TASK TO CARRY OUT:
From the records below, please repeat exactly the line that has "Pekka Ojala 2017", the line that has "A total of 20 members", and every line between them, and nothing else.

GIVEN ENTRIES:
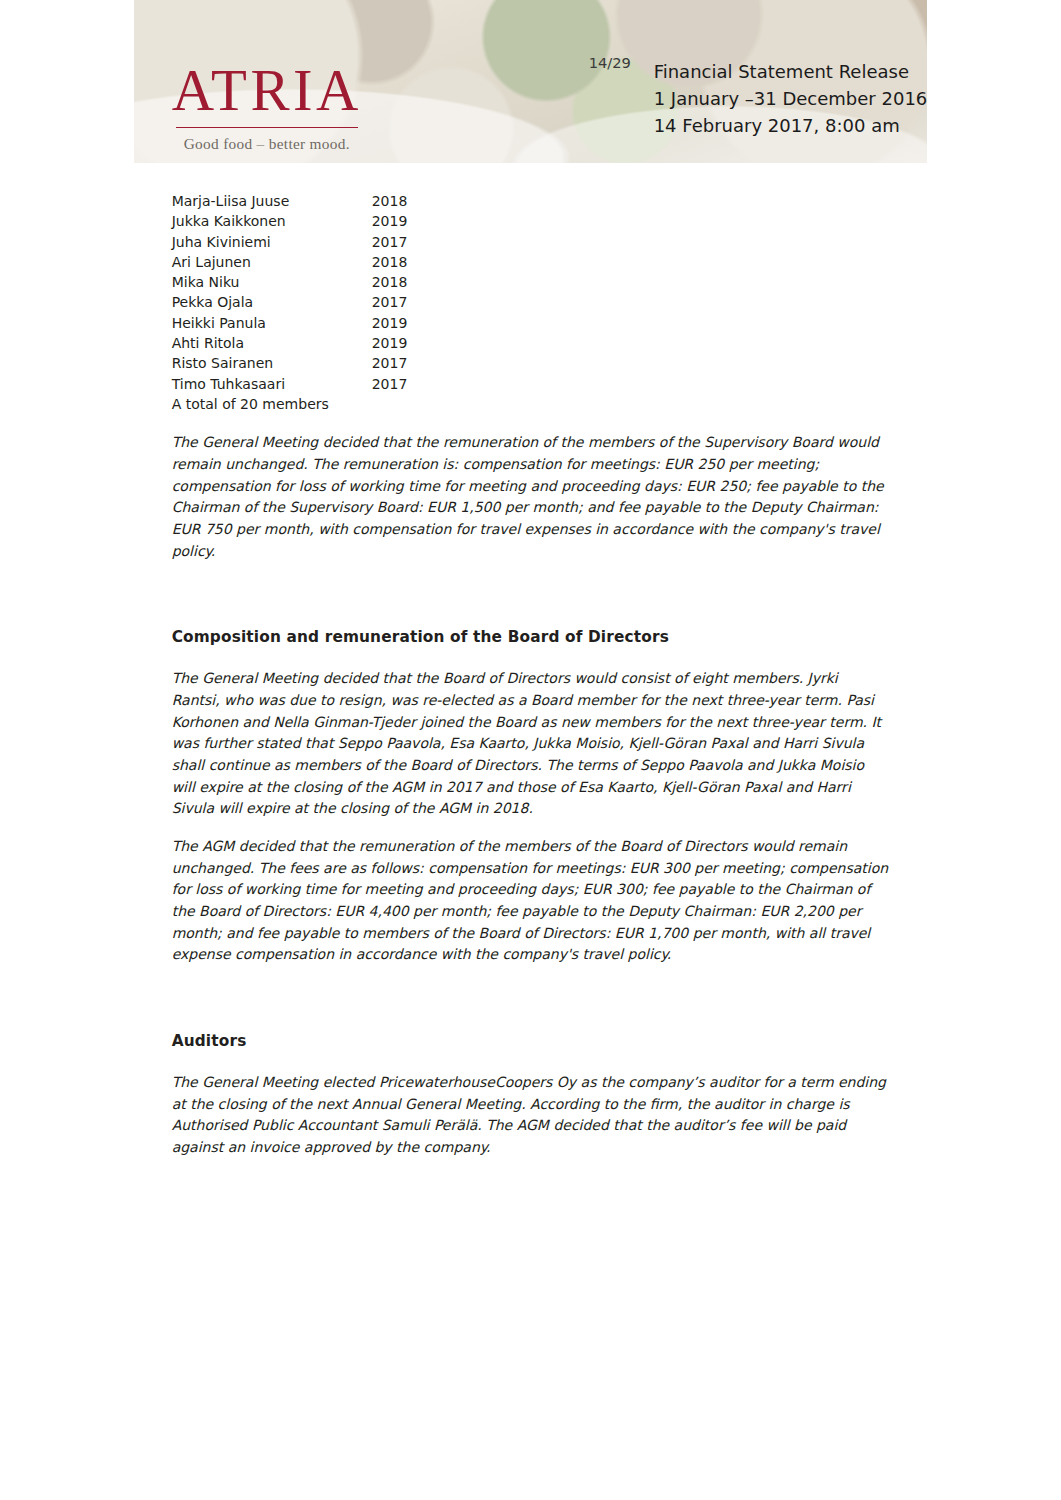14/29
Financial Statement Release
1 January –31 December 2016
14 February 2017, 8:00 am
ATRIA
Good food – better mood.
Marja-Liisa Juuse 2018
Jukka Kaikkonen 2019
Juha Kiviniemi 2017
Ari Lajunen 2018
Mika Niku 2018
Pekka Ojala 2017
Heikki Panula 2019
Ahti Ritola 2019
Risto Sairanen 2017
Timo Tuhkasaari 2017
A total of 20 members
The General Meeting decided that the remuneration of the members of the Supervisory Board would remain unchanged. The remuneration is: compensation for meetings: EUR 250 per meeting; compensation for loss of working time for meeting and proceeding days: EUR 250; fee payable to the Chairman of the Supervisory Board: EUR 1,500 per month; and fee payable to the Deputy Chairman: EUR 750 per month, with compensation for travel expenses in accordance with the company's travel policy.
Composition and remuneration of the Board of Directors
The General Meeting decided that the Board of Directors would consist of eight members. Jyrki Rantsi, who was due to resign, was re-elected as a Board member for the next three-year term. Pasi Korhonen and Nella Ginman-Tjeder joined the Board as new members for the next three-year term. It was further stated that Seppo Paavola, Esa Kaarto, Jukka Moisio, Kjell-Göran Paxal and Harri Sivula shall continue as members of the Board of Directors. The terms of Seppo Paavola and Jukka Moisio will expire at the closing of the AGM in 2017 and those of Esa Kaarto, Kjell-Göran Paxal and Harri Sivula will expire at the closing of the AGM in 2018.
The AGM decided that the remuneration of the members of the Board of Directors would remain unchanged. The fees are as follows: compensation for meetings: EUR 300 per meeting; compensation for loss of working time for meeting and proceeding days; EUR 300; fee payable to the Chairman of the Board of Directors: EUR 4,400 per month; fee payable to the Deputy Chairman: EUR 2,200 per month; and fee payable to members of the Board of Directors: EUR 1,700 per month, with all travel expense compensation in accordance with the company's travel policy.
Auditors
The General Meeting elected PricewaterhouseCoopers Oy as the company’s auditor for a term ending at the closing of the next Annual General Meeting. According to the firm, the auditor in charge is Authorised Public Accountant Samuli Perälä. The AGM decided that the auditor’s fee will be paid against an invoice approved by the company.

FINISHED EXERCISE:
Pekka Ojala 2017
Heikki Panula 2019
Ahti Ritola 2019
Risto Sairanen 2017
Timo Tuhkasaari 2017
A total of 20 members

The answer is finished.